Opening paragraphs.............

 It is sometimes said, either irritably or with a certain satisfaction, that philosophy makes no progress.  It is certainly true, and I think this is an abiding and not a regrettable characteristic of the discipline, that philosophy has in a sense to keep trying to return to the beginning: a thing which it is not at all easy to do.  There is a two-way movement in philosophy, a movement towards the building of elaborate theories, and a move back again towards the consideration of simple and obvious facts.

-Iris Murdoch, The Sovereignty of Good

A wild Christianity.....................

My Christian journey so far has taught me two cataphatic lessons: that God is an artist; and that he has a sense of humor. . . .

 Anthony Bloom once wrote that the Desert Fathers and their kind retreated in order to seek an “ardent and active solitude”: “These men leave everything because they have understood that in torment, disorder and purely earthly seeking they will not find the answer to the problems of their contemporaries . . . They have to find their souls again, and with their soul, the nation, the soul of their people, the soul of their contemporaries.” When the nation, the people, the culture needs to find its soul again—this is when we turn to the saints of the caves. This is when we call for their help, and their prayers. Assuming we can find them. . . .

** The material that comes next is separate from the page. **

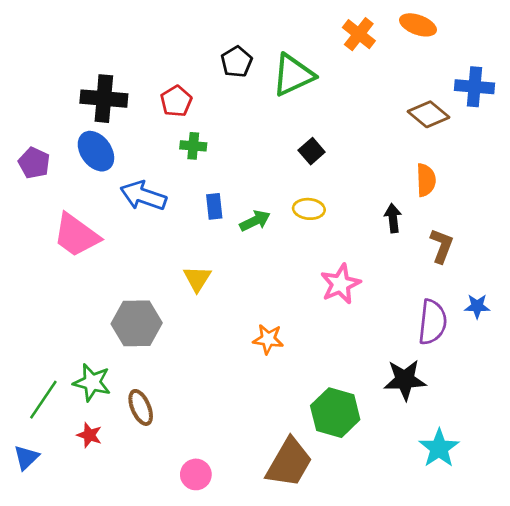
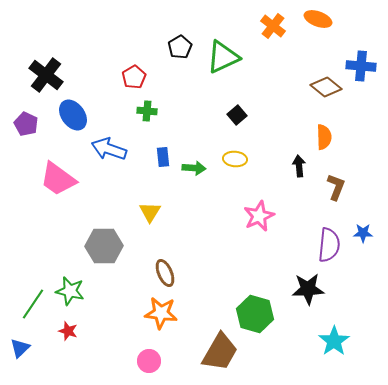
black cross: (104, 99) -> (46, 75), moved, turned 32
green arrow: (255, 221) -> (194, 168), turned 30
orange star: (268, 339) -> (161, 313), moved, size x1.4
brown ellipse: (141, 407) -> (165, 273), moved

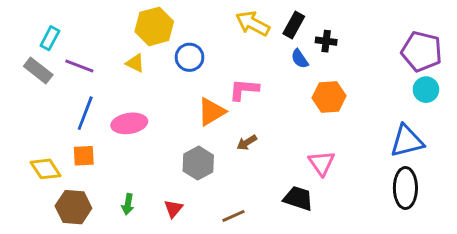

The global Machine is teetering, even as it clamps down on its citizenry in an attempt to tamp down unrest and rein in its own wanton destruction of creation and culture. A way of seeing that sets itself against what C. S. Lewis happily characterized as the Tao—the way of great nature, willed by its creator—cannot last, however much it desperately tightens its grip. We are not gods, however much we have always wanted to be. . . .

In a time when the temptation is always toward culture war rather than inner war, I think we could learn something from our spiritual ancestors. What we might learn is not that the external battle is never necessary; sometimes it very much is. But a battle that is uninformed by inner transformation will soon eat itself, and those around it.

-Paul Kingsnorth, from here

An interesting way to look at books...........

................................ A wonderful book (even though you can probably skip the first 25% and the last 25%).

-Ben Carlson, as excerpted from a book report on his 2023 reading list

Easier too...................

 ................Persistent, gentle pressure almost always outperforms sudden, violent blows.

-Seth Godin

Hate it.............................

 ..................................when that happens.

Monday, December 25, 2023

A story of rebellion.................

 Here is how Paul describes himself: “I am an animist in an age of machines; a poet-of-sorts in a dictatorship of merchants; a believer in a culture of cynics. Either I’m mad, or the world is.” He continues: “My most strongly-held belief is this: that our modern crisis is not economic, political, scientific or technological, and that no ‘answers’ to it will be found in those spheres. I believe that we are living through a deep spiritual crisis; perhaps even a spiritual war. My interest these days is what this means.”

-Bari Weiss, from her intro to this Paul Kingsnorth essay

Sunday, December 24, 2023

Patience Grasshopper...................

 The point is: It always takes longer than you want. So, one of the most important habits is the habit that makes all other habits possible: patience. It doesn’t matter if it’s writing a book, opening a small business, getting in shape, establishing a reading or meditation practice—it always takes longer than you expect. It takes longer than you’re willing to wait. In any case, it takes however long it takes. We want our progress now. We want our success now. We want our rewards now. But if you can practice delayed gratification, if you can understand that all good things take time, that it’s a process, you’re almost always going to be more successful.